Landmarks Bhd and Tan & Tan Developments Bhd have proposed a joint venture to develop 53ha in Wangsa Maju which could have a gross development value of between RM600mil and RM700mil over a period of eight to 10 years.
Landmarks expects the development of low-density residential properties, which would be undertaken by 70%-owned subsidiary Landmarks Land & Properties Sdn Bhd and Tan & Tan unit Nova Pesona Sdn Bhd, to increase the development value of the group's other property projects within the vicinity of its Wangsa Maju township.
“The joint venture would allow Landmarks Land to leverage on Tan & Tan's expertise and brand name,'' said Landmarks managing director Mohamed Abdul Halim Ahmad at a briefing for the media in Kuala Lumpur yesterday.
Apart from sharing profits, Landmarks Land would get a minimum RM45.2mil and 5% of the sales proceeds from the project, while Tan & Tan would receive, in addition to a percentage of the development cost, 2% of the sales proceeds and an incentive fee of 5% of sales proceeds exceeding RM900mil.
In a statement to the KLSE, Landmarks said the proposed joint venture would allow it to focus its attention on the undeveloped commercial area in the same township.
However, the joint project, which is to be divided into three phases, is not expected to contribute to Landmarks' financial performance this year.
Landmarks Land general manager Tan Ching Meng said he was confident the low-density development would find willing buyers as other higher-priced properties within the Wangsa Maju township were easily sold.
At the briefing, Mohamed said Landmarks would return to the black this year and remain profitable after completing much of its asset disposal and financial restructuring.
“If the assets continue to perform well, we will see some upside,'' he said.
Landmarks posted a net loss of RM38.6mil for the year ended Dec 31, 2002, compared with a profit of RM15.5mil in 2001.
Mohamed said while the Sept 11, 2001, terror attacks on the United States and last year's Bali bombings had affected its hotels, there had been signs of improvement recently.
He said the performance of company's Andaman hotel had been improving and the group was seeing more Malaysians staying there. “We have to wait longer to see whether this is a trend,'' he added.
Mohamed said the crisis caused by the terrorist attacks had forced the group's hotels to look for guests from new markets and he was hopeful more visitors from Europe would be attracted to the establishments after the ringgit's weakening against the euro.
He also said Sungei Wang Plaza Sdn Bhd, an important unit, would post slight growth this year after 40,000 sq ft of retail space was added to the shopping centre. Future expansion of Sungei Wang could involve trimming the available carpark bays, he said.
Mohamed said the number of people patronising the shopping centre was still increasing but the group expected a temporary blip in the number when new malls were opened.
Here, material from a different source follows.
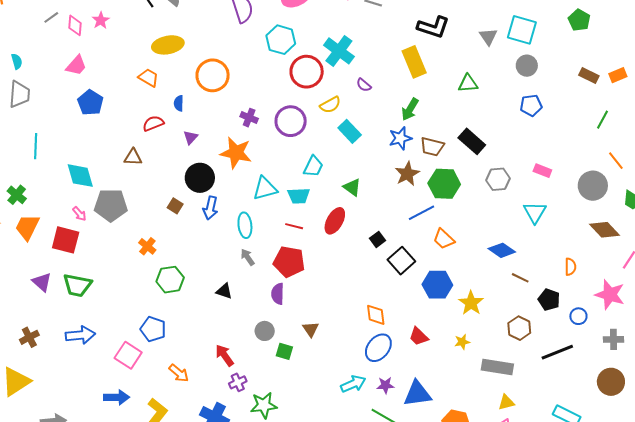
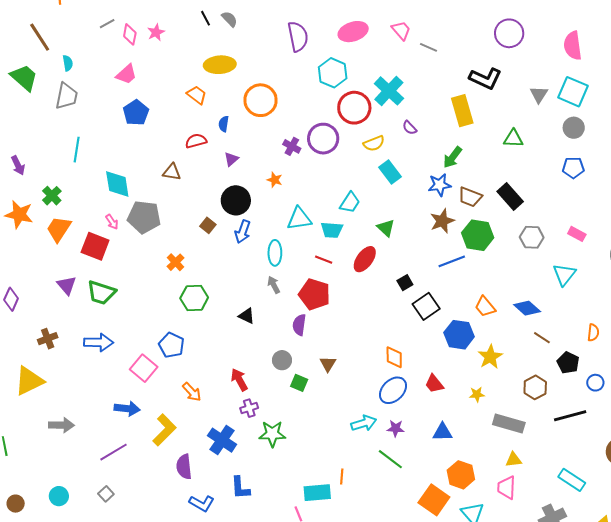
purple circle: (291, 121) -> (323, 139), moved
orange star: (236, 153) -> (275, 180), size x0.5
orange trapezoid: (444, 239) -> (485, 307), moved
blue triangle: (417, 394) -> (442, 432), moved, size x0.7

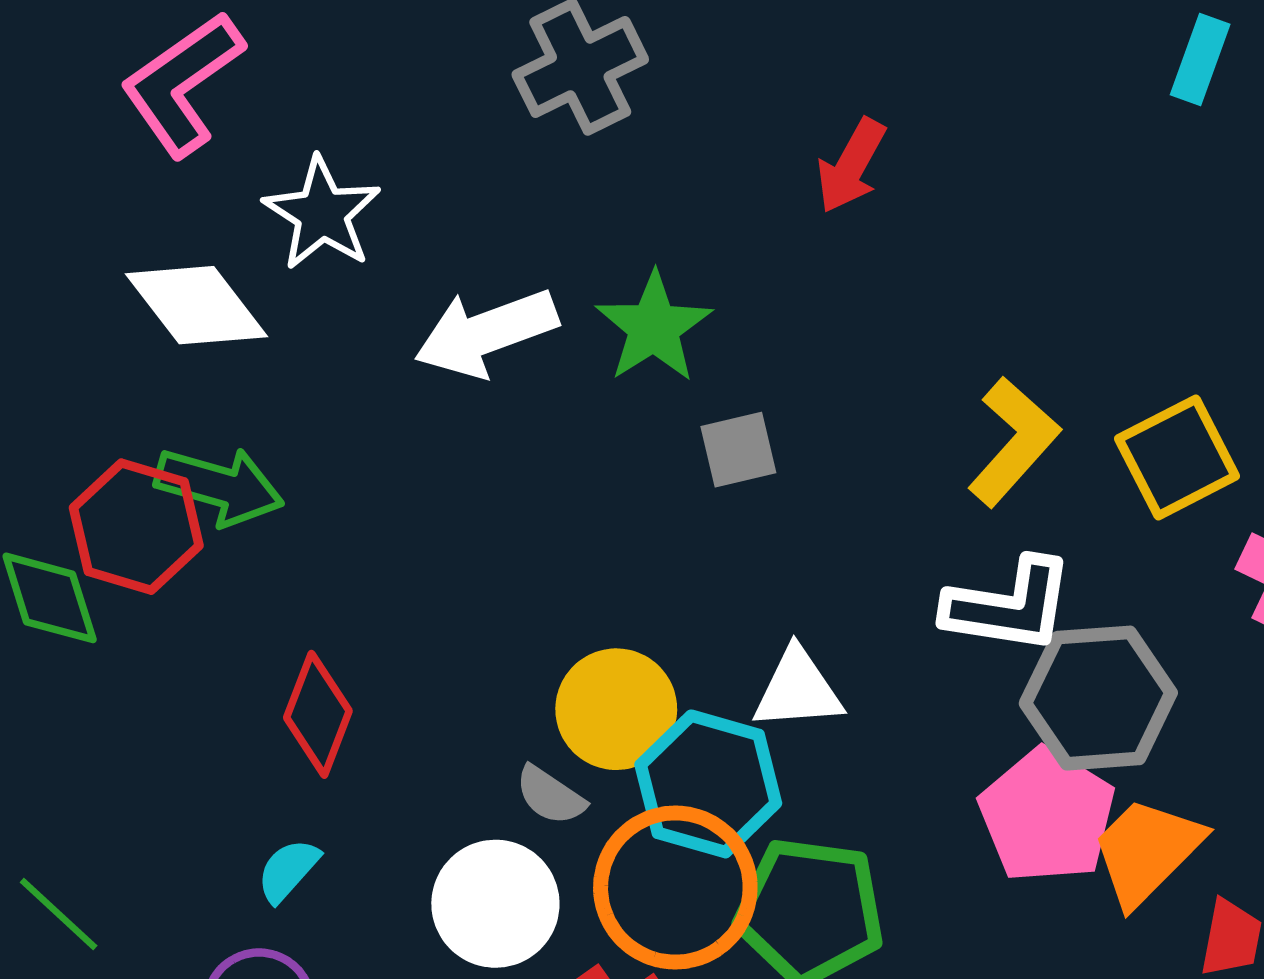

The group is also considering refinancing Sungei Wang's RM220mil 10-year debt which carries an interest rate of about 8.5% to maturity.
Mohamed also expects Shangri-La Hotels (M) Bhd, in which Landmarks has a 27% stake, to post profits this year after the completion of major renovations last year, and 20%-owned Teknologi Tenaga Perlis Consortium Sdn Bhd, an independent power producer, to contribute to the group's results this year.
According to Landmarks executive director Faisal Ismail, the group sees good prospects in Qualitas Healthcare Corp Sdn Bhd, the owner of 50 clinics.
He said Qualitas wanted to increase the number of its clinics and he saw the firm as having the potential to be listed within the next three to four years.